Efrat’s broad and variegated oeuvre since the early 1960s is characterized by the probing spirit of conceptual art. Efrat earned international acclaim for his painting performances on film projections, which were groundbreaking at the time and addressed the gap between representation and action, between repetition and erasure, between human consciousness and the material world. His film sculptures, two of which are featured in this exhibition, use light as a raw material, illustrating the playful aspect of his artistic practice, as the figure of the artist lays bare the fundamental forces structuring human sensory perception.
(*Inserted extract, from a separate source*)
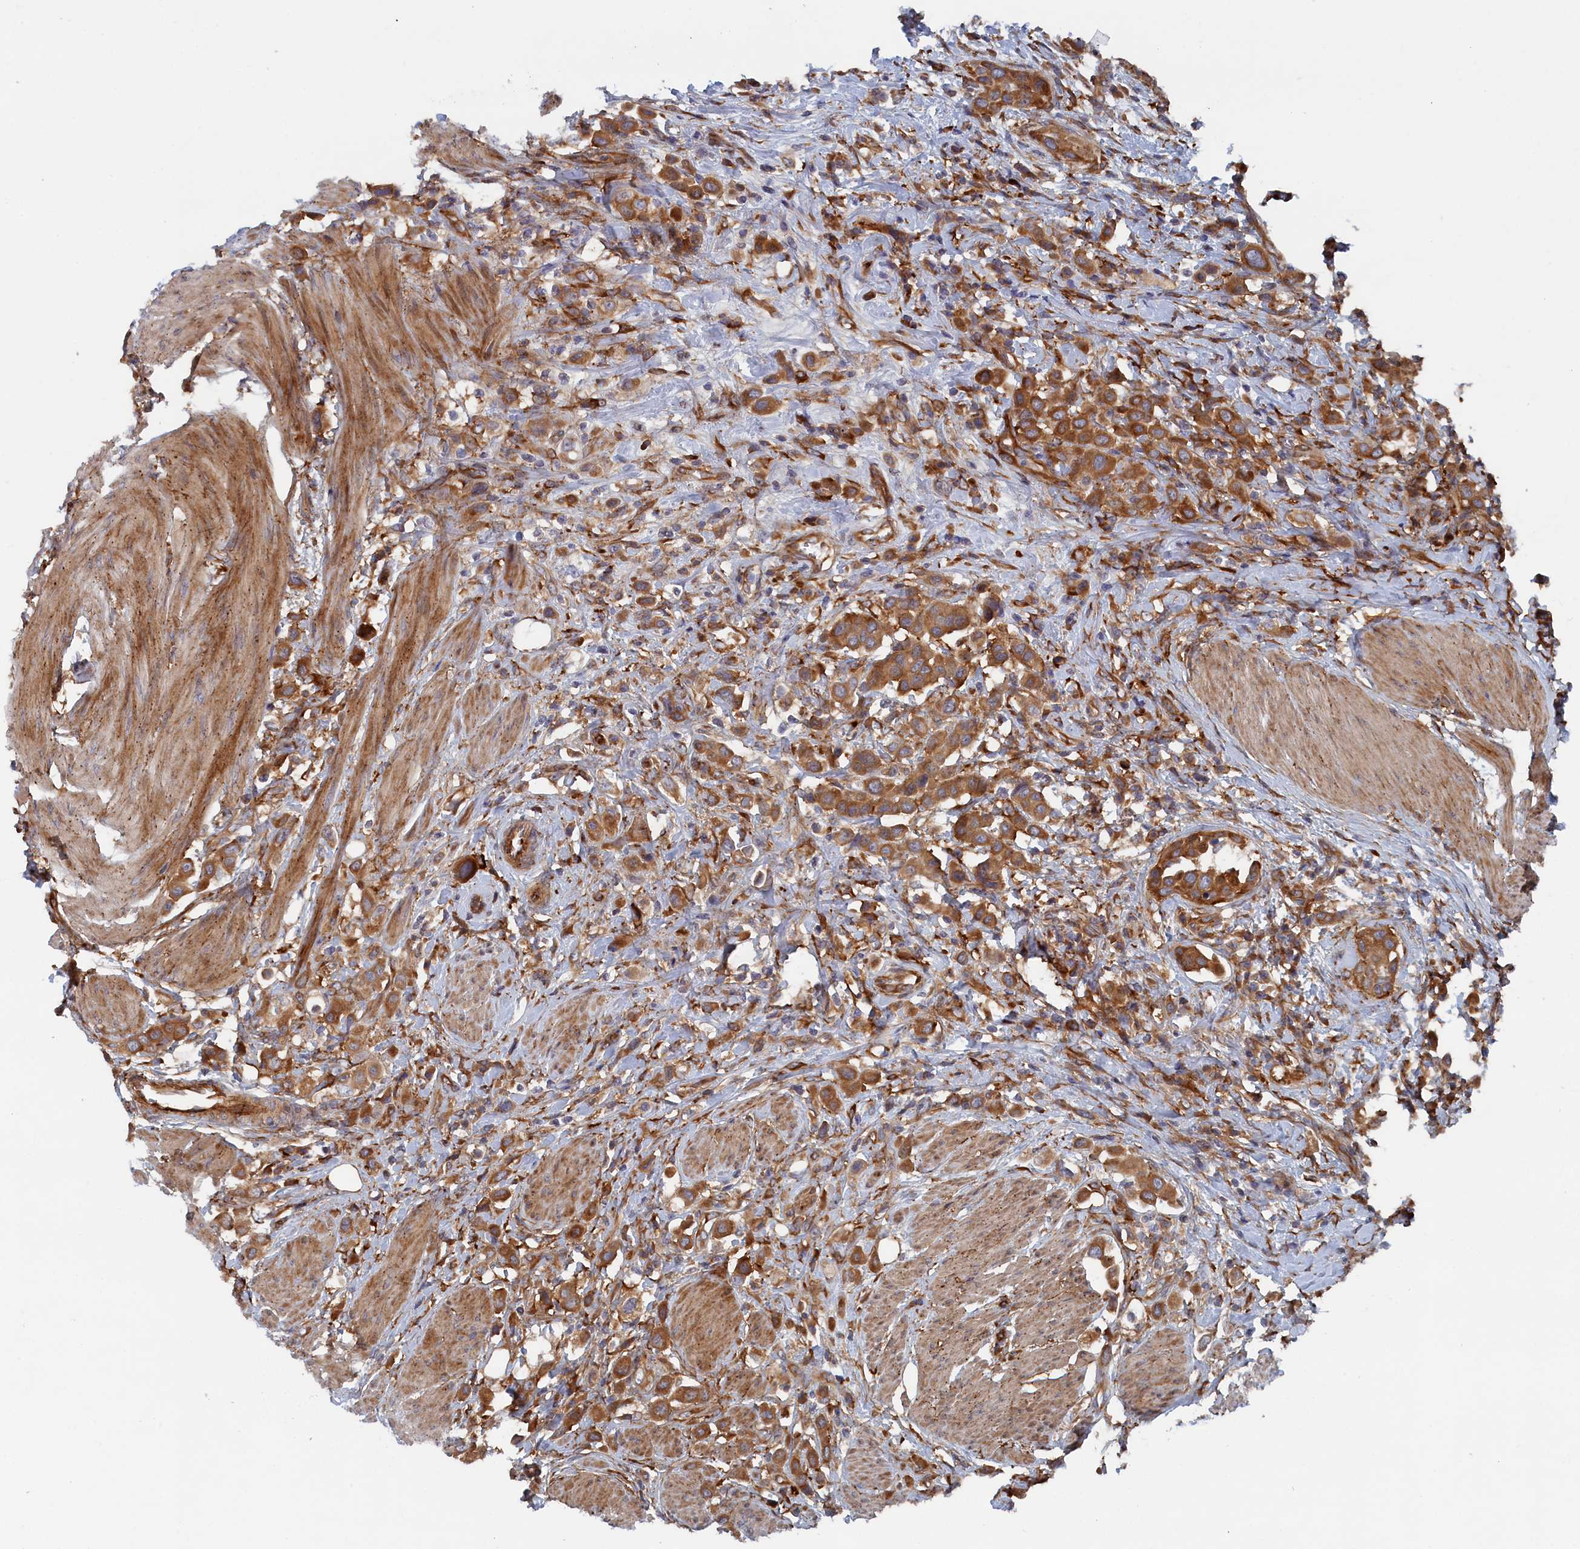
{"staining": {"intensity": "moderate", "quantity": ">75%", "location": "cytoplasmic/membranous"}, "tissue": "urothelial cancer", "cell_type": "Tumor cells", "image_type": "cancer", "snomed": [{"axis": "morphology", "description": "Urothelial carcinoma, High grade"}, {"axis": "topography", "description": "Urinary bladder"}], "caption": "Protein staining of urothelial cancer tissue demonstrates moderate cytoplasmic/membranous positivity in approximately >75% of tumor cells.", "gene": "TMEM196", "patient": {"sex": "male", "age": 50}}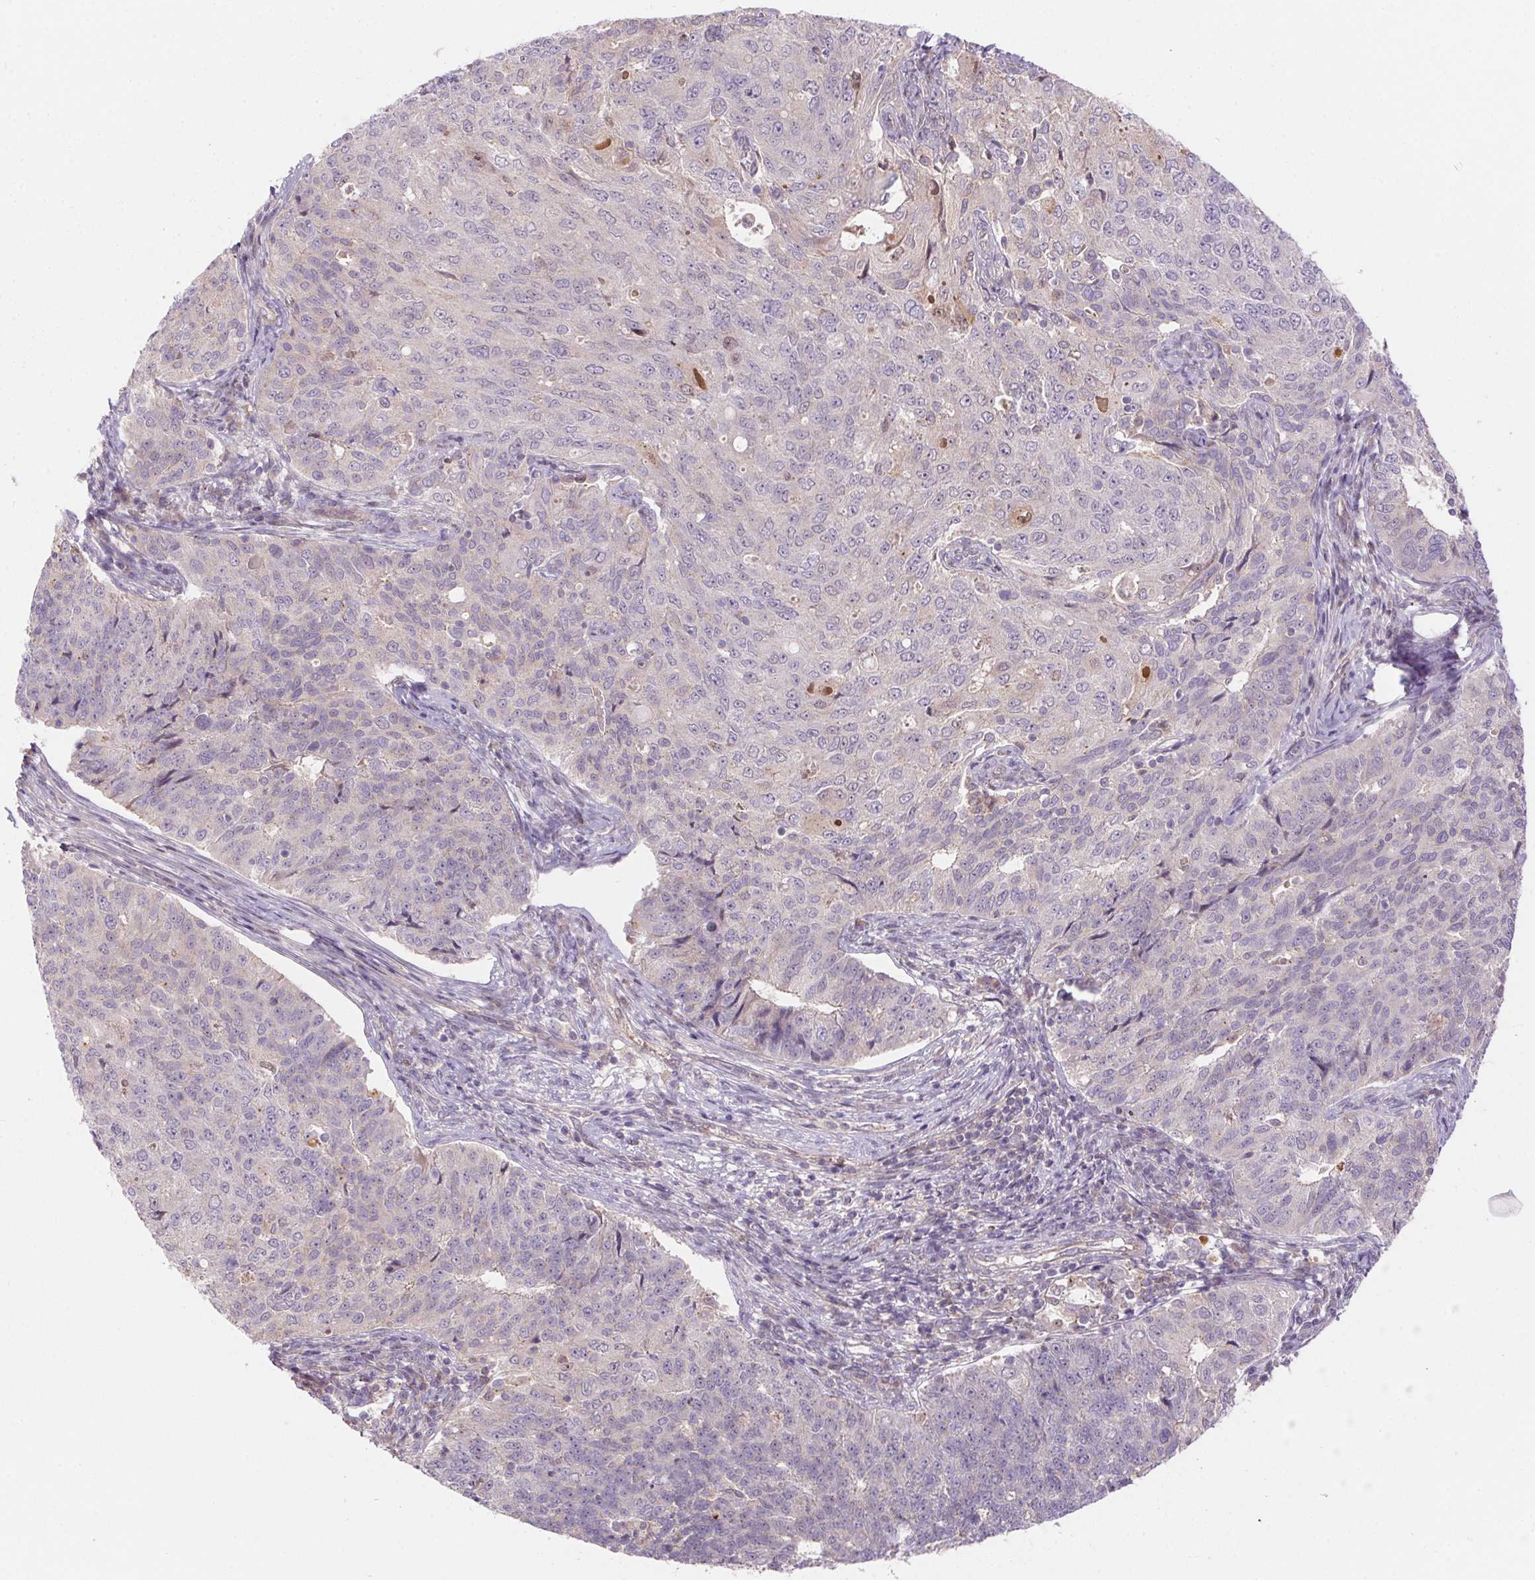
{"staining": {"intensity": "negative", "quantity": "none", "location": "none"}, "tissue": "endometrial cancer", "cell_type": "Tumor cells", "image_type": "cancer", "snomed": [{"axis": "morphology", "description": "Adenocarcinoma, NOS"}, {"axis": "topography", "description": "Endometrium"}], "caption": "Protein analysis of adenocarcinoma (endometrial) shows no significant staining in tumor cells.", "gene": "NUDT16", "patient": {"sex": "female", "age": 43}}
Although he tends to change his country of residence every decade, Efrat remains a non-absent presence in Israeli art. The early 1980s saw a sharp transition in his work following an encounter with renowned scientists, among them Carl Sagan, and trips he took to Ruanda and Cambodia. Since then he has been focusing on the affinity between human abuse of nature and the moral wrongs suffered by the weaker elements in human society, such as child trafficking and the deadly use of weapons and drugs. At the same time, the exhibition sheds light on the consistent, continuous progression of his work as a whole over more than five decades. It indicates how Efrat’s engagement with the limitations of human perception evolved into a moralist-artistic stance not unlike that of a modern-day prophet of the apocalypse. A rarity in the art world of recent decades, this position proves itself to be more relevant than ever these days.